The following seems to work. The filename is the document ID (docID)
and an extention of .pdf. The first three characters of the docID are
hashed to create a directory tree.
class PdfviewController(BasePlusController):
def index(self, a, b, c, docID):
if auth:
path = os.path.join(g.pdfdocs_dir,a,b,c,docID + '.pdf')
f = open(path, 'rb')
content = f.read()
f.close()
response.headers['Content-Type'] = 'application/pdf'
return content
Thanks.
Edgar
On Jul 14, 2:35 pm, edgarsmolow <[email protected]> wrote:
> Last step is how to deliver the PDF document from the pdfview
> controller.
>
> Thanks!
> Edgar
>
> On Jul 14, 1:28 pm, kochhar <[email protected]> wrote:
>
> > edgarsmolow wrote:
> > > On Jul 14, 12:17 pm, kochhar <[email protected]> wrote:
> > >> edgarsmolow wrote:
> > >>> Our website generates PDF documents on-the-fly based upon database
> > >>> content. The user who created the document should be able to view it,
> > >>> but not other users, since the documents often contain private
> > >>> information. A web page on a Pylons site will contain link(s) to the
> > >>> user's document, where each link is an anchor element.

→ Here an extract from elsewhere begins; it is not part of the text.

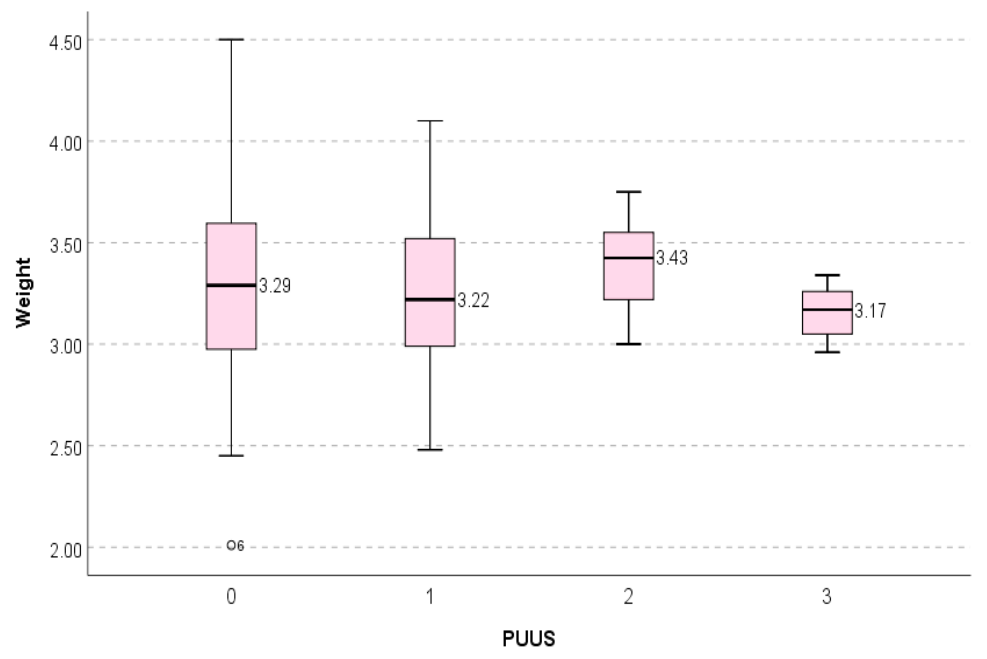
Figure 7. The PUUS grade did not vary significantly with the birth weight. Weight was constant when PUUS = 4; therefore, it was omitted from the statistical analysis.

> > >>> Where should the documents be stored on disk: outside of the Pylons
> > >>> directory tree? If outside, configure a system variable or an Apache
> > >>> setting (alias)?
>
> > >> I'd store them on disk outside the pylons directory and add
> > >> configuration your
> > >> app for their locations.
>
> > > Excellent!
> > > One more question:
>
> > > Where / how is that configuration set up?
>
> > The config is set in the development.ini or production.ini files. Under the
> > [app:main] section, you can add another entry like:
>
> > myapp.pdfdocs_dir = /path/to/pdf/docs
>
> > Then in lib/app_globals.py store the config:
> > class Globals:
> > def __init__(self):
> > self.pdfdocs_dir = config['myapp.pdfdocs_dir']
>
> > Finally, in your pdfview controller you can access the location using,
> > g.pdfdocs_dir
>
> > >>> What is the best way to construct the anchor elements? Something like
> > >>> this (where pdfdocs is aliased)?
> > >>> <a href="/pdfdocs/ABC12345.pdf">My Special Document</a>
> > >>> Or, perhaps like this?
> > >>> <a href="/viewer.py?docid=ABC12345">My Special Document</a>
> > >>> and let viewer.py return the contents of ABC12345,pdf if the user is
> > >>> authorized to view it?
>
> > >> How about adding a pdfview controller and creating a route which maps
> > >> /pdfdocs/:docid to pdfview? Your links will look like the former but
> > >> you'll get
> > >> the functionality of the latter.